What could happen when Florida’s marine animals encounter K. brevis?
- Once sea turtles get exposed, they begin to act confused and lose their coordination which often involves swimming in circles. In addition, they can begin to exhibit signs of distressful behaviors like head bobbing, twitching, and listlessness. When a sea turtle gets exposed to red tide, it might not be able to dive and evade predators in ways it would if it were not exposed, and many turtles often die as a result of becoming paralyzed and drowning after not being able to lift their heads out of the water in order for them to catch a breath of air.
- Sea turtles can also get exposed to red tide through ingestion. These marine reptiles have slow metabolisms, which means that they can accumulate toxins in their bodies for a very long period of time. In fact, recent studies have shown that brevotoxins can be transferred from nesting mothers to their hatchlings. Once the toxins metabolize, the turtles are left to struggle with the toxic effects, even long after the blooms come to an end. However, scientists believe that most sea turtles that get affected by red tide often die from being poisoned by ingesting prey that has been inflicted with brevotoxins.
- Red tides can affect fish at all stages of development. Fish that are exposed to red tide can often exhibit signs of coordination issues like twisting motions and swimming in spiral patterns. They can also display regurgitation, fin paralysis, and convulsions. Many fish often die as a result of lack of oxygen from the functioning of their gills.
- It has long been believed that brevotoxins were the leading cause of death for marine mammals in Florida waters. For example, necropsies done on dolphins that have died from red tide confirmed that the mammals fed on a variety of prey that were contaminated with brevotoxins, slowly killing them in the process as a result of poisoning.
- Manatee deaths related to red tide were first recorded in the 1960s. It’s believed that most of the animals die from poisoning related to consuming sea grasses that are covered by filter feeding organisms that were inflicted by brevotoxins. It has been reported by wildlife rescue facilities that infected manatees can appear “drunk” by doing barrel rolls underwater and spinning as a reaction to being intoxicated.
- Marine mammals can also die from inhaling the nasty toxins when taking a breath of air after spending a period of time underwater.

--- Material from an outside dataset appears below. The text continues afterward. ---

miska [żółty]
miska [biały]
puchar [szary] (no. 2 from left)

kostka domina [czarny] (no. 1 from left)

- When red tides occur, costal seabirds and shorebirds are among the first animals to get hit by the toxins. Because birds consume fish and crustaceans, they tend to become more prone to effects than other animal species are. Once birds become ill, they develop the inability to stand, their heads begin to slump, and they become very weak to the point where they are unable to fly and suffer from shortness of breath. They can also develop seizures and discharge of the mouth and nasal cavity as well as become dehydrated.
- Although not spoken about so much as that of birds, fish, turtles, and marine mammals, invertebrates can die as a result of being exposed from toxins relating to red tides. During the K. brevis blooms, shrimp, sponges, urchins, shellfish, and crabs die from probable low-oxygen conditions when red tides occur.

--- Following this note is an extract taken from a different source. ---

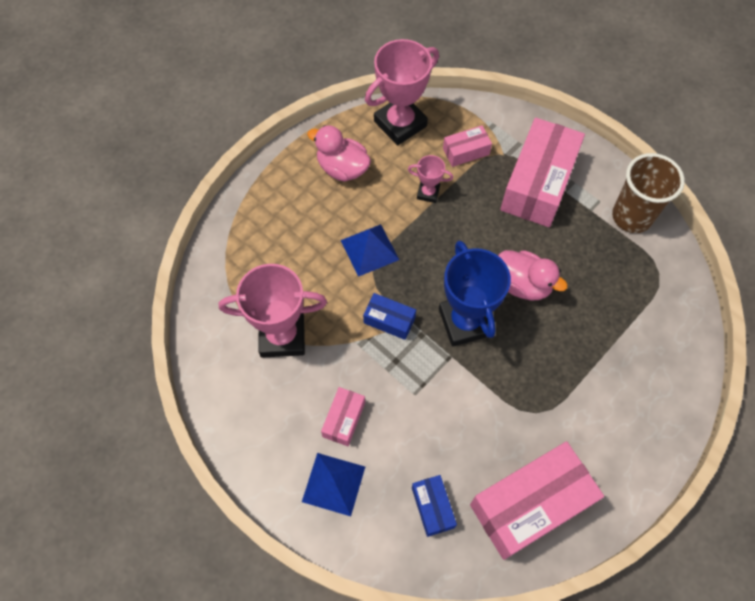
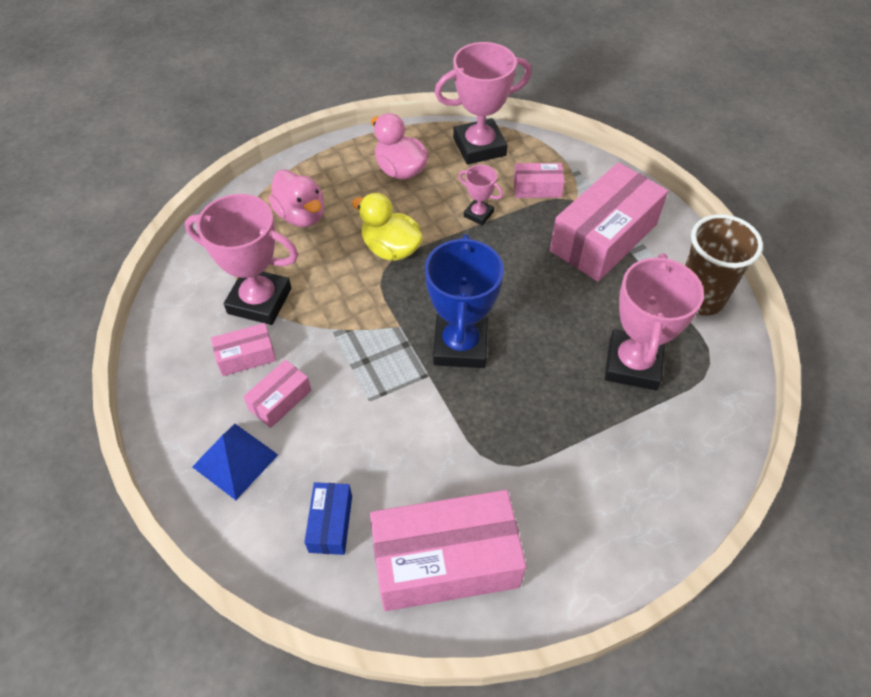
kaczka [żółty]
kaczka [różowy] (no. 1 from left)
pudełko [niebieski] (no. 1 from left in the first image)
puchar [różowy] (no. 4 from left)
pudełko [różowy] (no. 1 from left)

While it could be decades before anyone can finally understand what causes red tides to occur, some people do blame more recent occurrences on aquaculture, pollution, and the effects of climate change as being major causes of red tides in recent years. At least 24 hypotheses about red tide origins exist to explain when, how, and why they occur in the first place. Yet scientists have not been able to figure out how dinoflagellates that are only adapted to low light can produce such deadly toxins even though they know that they are opportunistic feeders that derive on energy from natural sources that are both inshore and offshore.